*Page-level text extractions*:
Start of Block
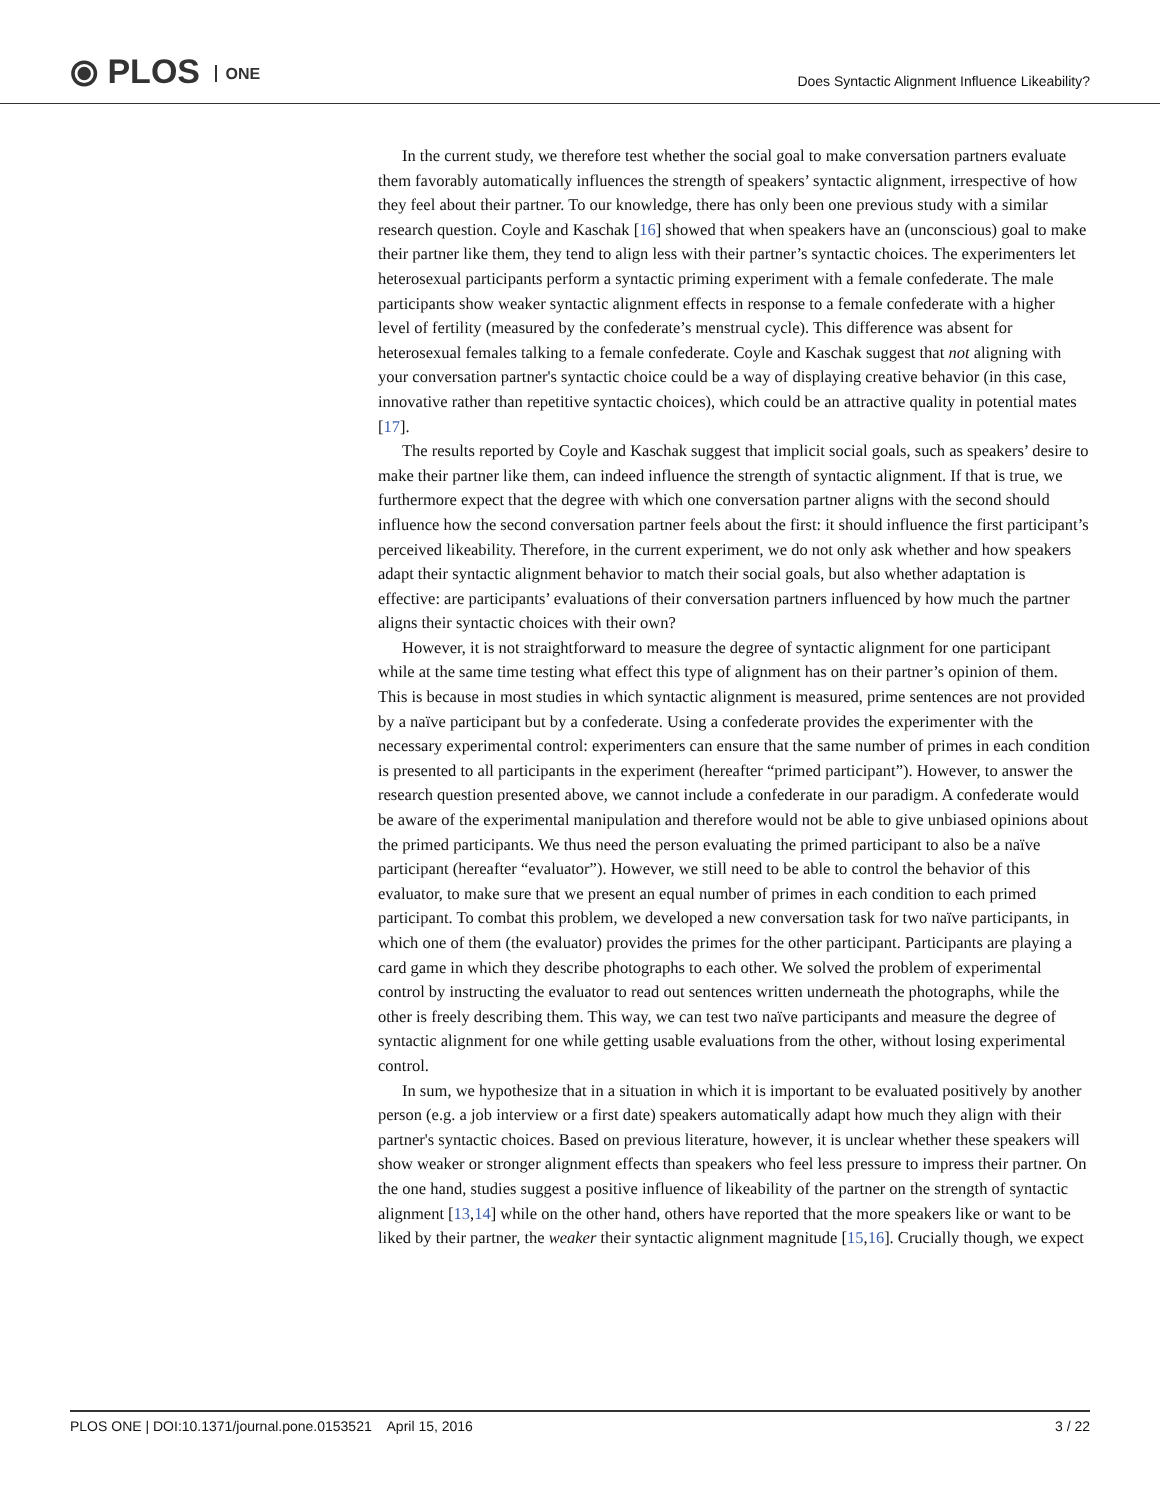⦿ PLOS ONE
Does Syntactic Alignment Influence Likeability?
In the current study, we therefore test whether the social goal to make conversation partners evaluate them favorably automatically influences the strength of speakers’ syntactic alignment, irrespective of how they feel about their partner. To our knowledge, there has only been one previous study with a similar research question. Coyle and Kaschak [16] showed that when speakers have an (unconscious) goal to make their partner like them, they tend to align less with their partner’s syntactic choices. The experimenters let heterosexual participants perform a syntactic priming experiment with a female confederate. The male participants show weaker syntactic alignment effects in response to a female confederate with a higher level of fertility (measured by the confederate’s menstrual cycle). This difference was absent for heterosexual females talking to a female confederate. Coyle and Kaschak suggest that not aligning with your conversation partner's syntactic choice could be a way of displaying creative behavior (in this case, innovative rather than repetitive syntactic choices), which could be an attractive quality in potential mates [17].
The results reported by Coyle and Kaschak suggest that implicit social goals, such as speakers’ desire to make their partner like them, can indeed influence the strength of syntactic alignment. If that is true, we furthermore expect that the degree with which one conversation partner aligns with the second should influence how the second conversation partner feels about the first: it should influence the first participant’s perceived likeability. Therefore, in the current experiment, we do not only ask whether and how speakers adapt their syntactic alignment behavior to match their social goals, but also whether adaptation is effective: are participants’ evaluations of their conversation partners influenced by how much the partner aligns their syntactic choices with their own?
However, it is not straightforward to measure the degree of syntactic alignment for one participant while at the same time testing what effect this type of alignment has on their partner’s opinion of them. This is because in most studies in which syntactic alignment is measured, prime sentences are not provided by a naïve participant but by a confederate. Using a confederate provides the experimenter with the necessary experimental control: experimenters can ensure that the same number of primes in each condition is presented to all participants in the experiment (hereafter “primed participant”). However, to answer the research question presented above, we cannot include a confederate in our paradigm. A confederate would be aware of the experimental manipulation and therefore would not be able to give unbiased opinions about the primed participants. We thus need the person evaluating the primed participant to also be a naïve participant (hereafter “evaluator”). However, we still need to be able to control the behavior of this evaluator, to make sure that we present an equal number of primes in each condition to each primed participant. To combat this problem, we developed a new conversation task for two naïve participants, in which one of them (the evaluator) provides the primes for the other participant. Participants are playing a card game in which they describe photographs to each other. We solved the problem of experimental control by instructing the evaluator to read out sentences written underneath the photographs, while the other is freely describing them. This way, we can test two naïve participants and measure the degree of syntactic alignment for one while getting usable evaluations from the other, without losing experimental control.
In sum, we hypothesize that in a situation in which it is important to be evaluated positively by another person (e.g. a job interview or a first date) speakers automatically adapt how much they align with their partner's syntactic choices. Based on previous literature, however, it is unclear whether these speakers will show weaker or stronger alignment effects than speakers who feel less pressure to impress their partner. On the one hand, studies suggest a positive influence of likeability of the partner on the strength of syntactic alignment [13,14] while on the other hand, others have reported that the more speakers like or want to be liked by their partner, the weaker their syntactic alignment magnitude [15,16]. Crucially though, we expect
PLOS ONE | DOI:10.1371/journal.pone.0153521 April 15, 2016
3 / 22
End of Block
The records above must be output exactly, except for the pictures.

⦿ PLOS ONE
Does Syntactic Alignment Influence Likeability?
In the current study, we therefore test whether the social goal to make conversation partners evaluate them favorably automatically influences the strength of speakers’ syntactic alignment, irrespective of how they feel about their partner. To our knowledge, there has only been one previous study with a similar research question. Coyle and Kaschak [16] showed that when speakers have an (unconscious) goal to make their partner like them, they tend to align less with their partner’s syntactic choices. The experimenters let heterosexual participants perform a syntactic priming experiment with a female confederate. The male participants show weaker syntactic alignment effects in response to a female confederate with a higher level of fertility (measured by the confederate’s menstrual cycle). This difference was absent for heterosexual females talking to a female confederate. Coyle and Kaschak suggest that not aligning with your conversation partner's syntactic choice could be a way of displaying creative behavior (in this case, innovative rather than repetitive syntactic choices), which could be an attractive quality in potential mates [17].
The results reported by Coyle and Kaschak suggest that implicit social goals, such as speakers’ desire to make their partner like them, can indeed influence the strength of syntactic alignment. If that is true, we furthermore expect that the degree with which one conversation partner aligns with the second should influence how the second conversation partner feels about the first: it should influence the first participant’s perceived likeability. Therefore, in the current experiment, we do not only ask whether and how speakers adapt their syntactic alignment behavior to match their social goals, but also whether adaptation is effective: are participants’ evaluations of their conversation partners influenced by how much the partner aligns their syntactic choices with their own?
However, it is not straightforward to measure the degree of syntactic alignment for one participant while at the same time testing what effect this type of alignment has on their partner’s opinion of them. This is because in most studies in which syntactic alignment is measured, prime sentences are not provided by a naïve participant but by a confederate. Using a confederate provides the experimenter with the necessary experimental control: experimenters can ensure that the same number of primes in each condition is presented to all participants in the experiment (hereafter “primed participant”). However, to answer the research question presented above, we cannot include a confederate in our paradigm. A confederate would be aware of the experimental manipulation and therefore would not be able to give unbiased opinions about the primed participants. We thus need the person evaluating the primed participant to also be a naïve participant (hereafter “evaluator”). However, we still need to be able to control the behavior of this evaluator, to make sure that we present an equal number of primes in each condition to each primed participant. To combat this problem, we developed a new conversation task for two naïve participants, in which one of them (the evaluator) provides the primes for the other participant. Participants are playing a card game in which they describe photographs to each other. We solved the problem of experimental control by instructing the evaluator to read out sentences written underneath the photographs, while the other is freely describing them. This way, we can test two naïve participants and measure the degree of syntactic alignment for one while getting usable evaluations from the other, without losing experimental control.
In sum, we hypothesize that in a situation in which it is important to be evaluated positively by another person (e.g. a job interview or a first date) speakers automatically adapt how much they align with their partner's syntactic choices. Based on previous literature, however, it is unclear whether these speakers will show weaker or stronger alignment effects than speakers who feel less pressure to impress their partner. On the one hand, studies suggest a positive influence of likeability of the partner on the strength of syntactic alignment [13,14] while on the other hand, others have reported that the more speakers like or want to be liked by their partner, the weaker their syntactic alignment magnitude [15,16]. Crucially though, we expect
PLOS ONE | DOI:10.1371/journal.pone.0153521 April 15, 2016
3 / 22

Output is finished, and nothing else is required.